Plot with random data showing homoscedasticity.

In statistics, a sequence or a vector of random variables is homoscedastic if all random variables in the sequence or vector have the same finite variance. This is also known as homogeneity of variance. The complementary notion is called heteroscedasticity. The alternative spelling homo- or heteroskedasticity is equally correct and is also used frequently.

As described by Joshua Isaac Walters, "the assumption of homoscedasticity simplifies mathematical and computational treatment and usually leads to adequate estimation results (e.g. in data mining) even if the assumption is not true." Serious violations in homoscedasticity (assuming a distribution of data is homoscedastic when in actuality it is heteroscedastic) result in underemphasizing the Pearson coefficient.

In a scatterplot of data, homoscedasticity looks like an oval (most x values are concentrated around the mean of y, with fewer and fewer x values as y becomes more extreme in either direction).

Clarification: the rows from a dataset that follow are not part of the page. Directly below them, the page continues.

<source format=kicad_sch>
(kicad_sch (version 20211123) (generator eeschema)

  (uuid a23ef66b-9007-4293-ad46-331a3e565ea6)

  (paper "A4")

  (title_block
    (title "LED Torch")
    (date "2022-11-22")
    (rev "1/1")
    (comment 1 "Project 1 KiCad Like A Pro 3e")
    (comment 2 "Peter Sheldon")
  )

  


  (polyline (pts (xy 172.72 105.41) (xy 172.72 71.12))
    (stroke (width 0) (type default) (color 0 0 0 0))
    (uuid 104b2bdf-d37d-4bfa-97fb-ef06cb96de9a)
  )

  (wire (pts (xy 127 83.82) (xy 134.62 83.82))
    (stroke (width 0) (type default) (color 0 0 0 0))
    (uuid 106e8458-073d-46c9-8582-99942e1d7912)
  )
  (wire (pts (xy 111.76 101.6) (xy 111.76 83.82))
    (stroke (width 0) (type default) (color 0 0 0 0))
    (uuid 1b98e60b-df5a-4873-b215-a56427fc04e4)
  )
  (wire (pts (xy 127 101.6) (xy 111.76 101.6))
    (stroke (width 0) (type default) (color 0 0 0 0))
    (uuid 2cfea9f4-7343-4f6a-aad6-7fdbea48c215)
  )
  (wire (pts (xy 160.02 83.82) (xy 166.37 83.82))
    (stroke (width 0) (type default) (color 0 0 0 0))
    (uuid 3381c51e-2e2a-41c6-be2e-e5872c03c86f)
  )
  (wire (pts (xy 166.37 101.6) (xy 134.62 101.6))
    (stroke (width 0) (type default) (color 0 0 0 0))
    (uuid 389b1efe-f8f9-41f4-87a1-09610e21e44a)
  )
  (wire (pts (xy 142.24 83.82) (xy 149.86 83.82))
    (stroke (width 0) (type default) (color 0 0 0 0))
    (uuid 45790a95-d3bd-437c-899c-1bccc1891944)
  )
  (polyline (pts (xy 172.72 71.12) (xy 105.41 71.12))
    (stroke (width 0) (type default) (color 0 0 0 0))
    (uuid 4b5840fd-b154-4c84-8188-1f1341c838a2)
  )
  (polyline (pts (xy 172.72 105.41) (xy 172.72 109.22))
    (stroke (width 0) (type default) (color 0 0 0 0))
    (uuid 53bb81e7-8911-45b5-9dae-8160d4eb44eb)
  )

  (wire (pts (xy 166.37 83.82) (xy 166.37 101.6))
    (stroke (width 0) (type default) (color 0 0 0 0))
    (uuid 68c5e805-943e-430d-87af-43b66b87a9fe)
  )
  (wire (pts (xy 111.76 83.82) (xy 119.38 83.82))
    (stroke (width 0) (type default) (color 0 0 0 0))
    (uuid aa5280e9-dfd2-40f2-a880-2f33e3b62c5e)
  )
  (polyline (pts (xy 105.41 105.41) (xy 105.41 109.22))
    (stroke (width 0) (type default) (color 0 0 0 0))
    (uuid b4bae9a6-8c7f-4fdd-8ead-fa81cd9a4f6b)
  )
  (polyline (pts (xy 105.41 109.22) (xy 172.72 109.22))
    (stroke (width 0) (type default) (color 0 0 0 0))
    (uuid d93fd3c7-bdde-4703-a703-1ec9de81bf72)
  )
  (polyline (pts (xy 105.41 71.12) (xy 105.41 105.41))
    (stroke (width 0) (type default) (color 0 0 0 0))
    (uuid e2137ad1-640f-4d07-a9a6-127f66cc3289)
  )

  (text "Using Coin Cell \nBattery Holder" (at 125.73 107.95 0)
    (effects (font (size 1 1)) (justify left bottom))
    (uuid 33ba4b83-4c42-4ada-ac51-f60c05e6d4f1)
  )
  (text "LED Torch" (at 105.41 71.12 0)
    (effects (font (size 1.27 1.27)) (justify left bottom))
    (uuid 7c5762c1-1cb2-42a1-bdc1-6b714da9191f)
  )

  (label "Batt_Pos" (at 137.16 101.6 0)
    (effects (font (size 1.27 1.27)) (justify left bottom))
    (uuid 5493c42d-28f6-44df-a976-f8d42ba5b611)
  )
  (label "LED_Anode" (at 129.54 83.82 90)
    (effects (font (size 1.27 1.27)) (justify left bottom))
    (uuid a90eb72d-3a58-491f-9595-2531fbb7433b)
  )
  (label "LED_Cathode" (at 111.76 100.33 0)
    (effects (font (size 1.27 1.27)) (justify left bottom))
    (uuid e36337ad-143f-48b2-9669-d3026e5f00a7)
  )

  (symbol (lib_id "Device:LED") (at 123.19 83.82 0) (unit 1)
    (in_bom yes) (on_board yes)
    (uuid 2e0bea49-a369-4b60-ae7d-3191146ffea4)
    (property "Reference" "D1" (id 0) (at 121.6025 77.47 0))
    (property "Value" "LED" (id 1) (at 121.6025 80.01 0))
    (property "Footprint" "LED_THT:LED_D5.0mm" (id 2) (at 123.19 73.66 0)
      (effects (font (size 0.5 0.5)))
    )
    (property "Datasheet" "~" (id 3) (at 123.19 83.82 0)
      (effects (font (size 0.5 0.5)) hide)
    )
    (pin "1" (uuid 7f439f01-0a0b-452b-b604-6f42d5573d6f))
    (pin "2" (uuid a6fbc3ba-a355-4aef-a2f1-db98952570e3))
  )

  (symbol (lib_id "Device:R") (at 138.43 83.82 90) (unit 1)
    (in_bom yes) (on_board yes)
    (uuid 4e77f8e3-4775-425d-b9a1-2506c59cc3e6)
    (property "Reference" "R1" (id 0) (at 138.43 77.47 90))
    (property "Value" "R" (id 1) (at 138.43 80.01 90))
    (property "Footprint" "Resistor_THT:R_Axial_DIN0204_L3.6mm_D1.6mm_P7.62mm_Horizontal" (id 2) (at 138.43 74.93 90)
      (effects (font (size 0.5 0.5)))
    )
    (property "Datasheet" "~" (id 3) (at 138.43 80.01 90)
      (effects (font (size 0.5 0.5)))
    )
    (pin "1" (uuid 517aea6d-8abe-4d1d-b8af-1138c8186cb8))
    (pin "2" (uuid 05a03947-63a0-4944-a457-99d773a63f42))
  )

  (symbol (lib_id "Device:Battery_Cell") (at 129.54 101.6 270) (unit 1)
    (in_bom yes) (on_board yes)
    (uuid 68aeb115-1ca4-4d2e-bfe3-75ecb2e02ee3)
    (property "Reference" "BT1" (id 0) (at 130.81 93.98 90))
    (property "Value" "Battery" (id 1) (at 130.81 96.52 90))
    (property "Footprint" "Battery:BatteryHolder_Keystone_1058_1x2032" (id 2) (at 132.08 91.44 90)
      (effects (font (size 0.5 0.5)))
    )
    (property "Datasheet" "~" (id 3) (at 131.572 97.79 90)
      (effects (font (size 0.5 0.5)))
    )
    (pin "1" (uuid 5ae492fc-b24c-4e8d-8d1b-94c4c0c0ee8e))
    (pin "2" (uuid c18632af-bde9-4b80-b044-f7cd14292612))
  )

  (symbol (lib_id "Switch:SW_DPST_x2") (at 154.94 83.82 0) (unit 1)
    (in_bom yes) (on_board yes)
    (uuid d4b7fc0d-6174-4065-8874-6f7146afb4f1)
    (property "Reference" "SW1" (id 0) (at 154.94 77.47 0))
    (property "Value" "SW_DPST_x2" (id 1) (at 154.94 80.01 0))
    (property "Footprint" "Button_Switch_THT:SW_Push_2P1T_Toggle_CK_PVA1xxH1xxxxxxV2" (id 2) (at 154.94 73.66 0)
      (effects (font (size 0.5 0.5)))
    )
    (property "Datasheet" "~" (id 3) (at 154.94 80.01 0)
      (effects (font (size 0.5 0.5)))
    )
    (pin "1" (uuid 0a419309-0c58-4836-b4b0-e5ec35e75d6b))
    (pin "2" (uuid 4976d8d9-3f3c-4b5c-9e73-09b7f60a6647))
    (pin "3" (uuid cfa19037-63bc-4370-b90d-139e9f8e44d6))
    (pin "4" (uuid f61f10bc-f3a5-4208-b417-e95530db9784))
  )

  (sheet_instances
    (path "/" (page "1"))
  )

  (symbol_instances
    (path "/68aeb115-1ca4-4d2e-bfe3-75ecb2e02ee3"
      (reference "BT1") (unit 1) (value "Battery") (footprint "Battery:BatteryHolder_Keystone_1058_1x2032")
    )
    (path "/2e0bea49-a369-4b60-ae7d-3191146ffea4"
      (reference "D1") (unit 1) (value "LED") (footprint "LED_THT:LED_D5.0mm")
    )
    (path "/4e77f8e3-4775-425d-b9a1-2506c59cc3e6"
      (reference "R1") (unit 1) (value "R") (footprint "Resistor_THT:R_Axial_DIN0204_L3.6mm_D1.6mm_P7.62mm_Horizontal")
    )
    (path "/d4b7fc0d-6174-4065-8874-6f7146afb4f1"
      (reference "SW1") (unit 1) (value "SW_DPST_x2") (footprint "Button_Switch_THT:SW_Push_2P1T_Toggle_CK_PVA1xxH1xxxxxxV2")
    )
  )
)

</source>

If a scatterplot looks like any geometric shape other than an oval, the rules of homoscedasticity may have been violated.

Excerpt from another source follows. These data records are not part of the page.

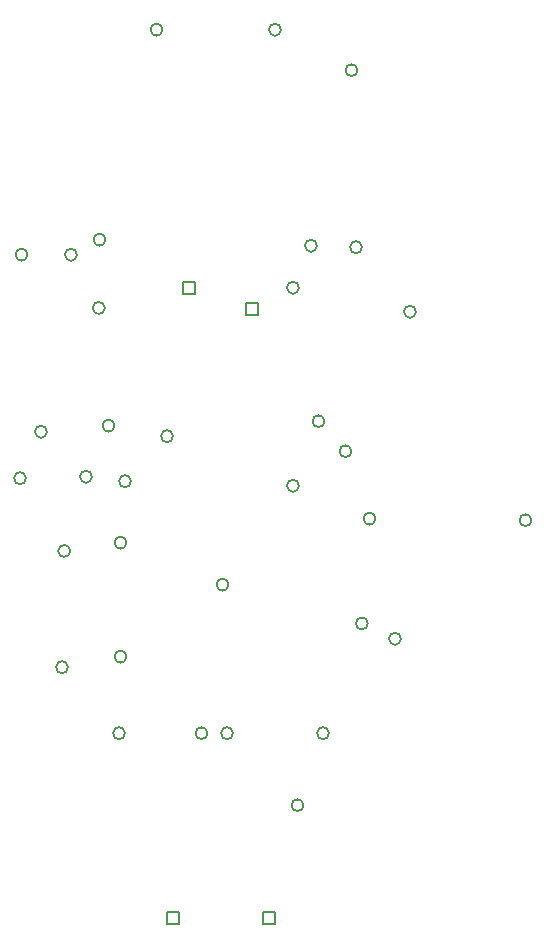
<source format=gbr>
%TF.GenerationSoftware,Altium Limited,Altium Designer,21.2.1 (34)*%
G04 Layer_Color=2752767*
%FSLAX25Y25*%
%MOIN*%
%TF.SameCoordinates,D824F303-33D3-4EC3-9BEE-61EECA8924FC*%
%TF.FilePolarity,Positive*%
%TF.FileFunction,Drawing*%
%TF.Part,Single*%
G01*
G75*
%TA.AperFunction,NonConductor*%
%ADD30C,0.00500*%
%ADD31C,0.00667*%
D30*
X197000Y29000D02*
Y33000D01*
X201000D01*
Y29000D01*
X197000D01*
X191500Y232000D02*
Y236000D01*
X195500D01*
Y232000D01*
X191500D01*
X170500Y239000D02*
Y243000D01*
X174500D01*
Y239000D01*
X170500D01*
X165000Y29000D02*
Y33000D01*
X169000D01*
Y29000D01*
X165000D01*
D31*
X210500Y68500D02*
G03*
X210500Y68500I-2000J0D01*
G01*
X243000Y124000D02*
G03*
X243000Y124000I-2000J0D01*
G01*
X286500Y163500D02*
G03*
X286500Y163500I-2000J0D01*
G01*
X248000Y233000D02*
G03*
X248000Y233000I-2000J0D01*
G01*
X153000Y176500D02*
G03*
X153000Y176500I-2000J0D01*
G01*
X132750Y153250D02*
G03*
X132750Y153250I-2000J0D01*
G01*
X118000Y177500D02*
G03*
X118000Y177500I-2000J0D01*
G01*
X140000Y178000D02*
G03*
X140000Y178000I-2000J0D01*
G01*
X215000Y255000D02*
G03*
X215000Y255000I-2000J0D01*
G01*
X217500Y196500D02*
G03*
X217500Y196500I-2000J0D01*
G01*
X147500Y195000D02*
G03*
X147500Y195000I-2000J0D01*
G01*
X135000Y252000D02*
G03*
X135000Y252000I-2000J0D01*
G01*
X144500Y257000D02*
G03*
X144500Y257000I-2000J0D01*
G01*
X230000Y254500D02*
G03*
X230000Y254500I-2000J0D01*
G01*
X118500Y252000D02*
G03*
X118500Y252000I-2000J0D01*
G01*
X151500Y156000D02*
G03*
X151500Y156000I-2000J0D01*
G01*
X125000Y193000D02*
G03*
X125000Y193000I-2000J0D01*
G01*
X203000Y327000D02*
G03*
X203000Y327000I-2000J0D01*
G01*
X163500D02*
G03*
X163500Y327000I-2000J0D01*
G01*
X167000Y191500D02*
G03*
X167000Y191500I-2000J0D01*
G01*
X185500Y142000D02*
G03*
X185500Y142000I-2000J0D01*
G01*
X151500Y118000D02*
G03*
X151500Y118000I-2000J0D01*
G01*
X209000Y175000D02*
G03*
X209000Y175000I-2000J0D01*
G01*
Y241000D02*
G03*
X209000Y241000I-2000J0D01*
G01*
X228500Y313500D02*
G03*
X228500Y313500I-2000J0D01*
G01*
X226500Y186500D02*
G03*
X226500Y186500I-2000J0D01*
G01*
X231925Y129075D02*
G03*
X231925Y129075I-2000J0D01*
G01*
X234500Y164000D02*
G03*
X234500Y164000I-2000J0D01*
G01*
X144250Y234250D02*
G03*
X144250Y234250I-2000J0D01*
G01*
X132000Y114500D02*
G03*
X132000Y114500I-2000J0D01*
G01*
X151000Y92500D02*
G03*
X151000Y92500I-2000J0D01*
G01*
X219000D02*
G03*
X219000Y92500I-2000J0D01*
G01*
X187000D02*
G03*
X187000Y92500I-2000J0D01*
G01*
X178500D02*
G03*
X178500Y92500I-2000J0D01*
G01*
%TF.MD5,7967411dad9462007122d7f328e414df*%
M02*

</source>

1 Assumptions of a regression model
2 Testing
3 Homoscedastic distributions
4 See also

[edit] Assumptions of a regression model

In simple linear regression analysis, one assumption of the fitted model is that the standard deviation of the error terms are constant and does not depend on the x-value. Consequently, each probability distributions for each y (response variable) has the same standard deviation regardless of the x-value (predictor). In short, this assumption is homoskedasticity.

[edit] Testing

Residuals can be tested for homoscedasticity using the Breusch-Pagan test, which regresses square residuals to independent variables. The BP test is sensitive to normality so for general purpose the Koenkar-Basset or generalized Breusch-Pagan test statistic is used. For testing for groupwise heteroscedasticity, the Goldfeld-Quandt test is needed.

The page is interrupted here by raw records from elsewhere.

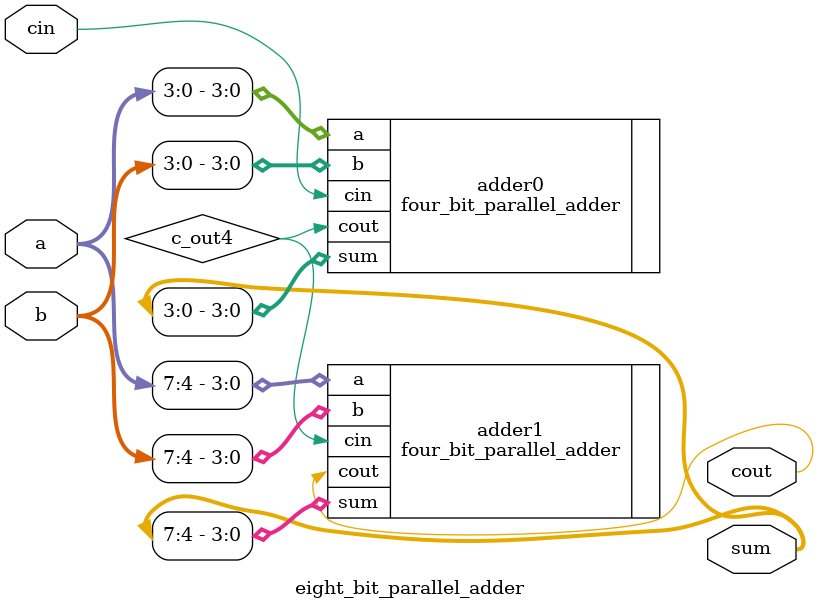
<source format=v>
`timescale 1ns / 1ps

module eight_bit_parallel_adder (
    input [7:0] a,
    input [7:0] b,
    input cin,
    output [7:0] sum,
    output cout
);
    wire c_out4;

    four_bit_parallel_adder adder0 (
        .a(a[3:0]),
        .b(b[3:0]),
        .cin(cin),
        .sum(sum[3:0]),
        .cout(c_out4)
    );

    four_bit_parallel_adder adder1 (
        .a(a[7:4]),
        .b(b[7:4]),
        .cin(c_out4),
        .sum(sum[7:4]),
        .cout(cout)
    );

endmodule
</source>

[edit] Homoscedastic distributions

Two or more normal distributions, $N (μ i,Σ i)$ , are homoscedastic if they share a common covariance (or correlation) matrix, $\Sigma_i = \Sigma_j,\ \forall i,j$ . Homoscedastic distributions are especially useful to derive statistical pattern recognition and machine learning algorithms. One popular example is Fisher's linear discriminant analysis.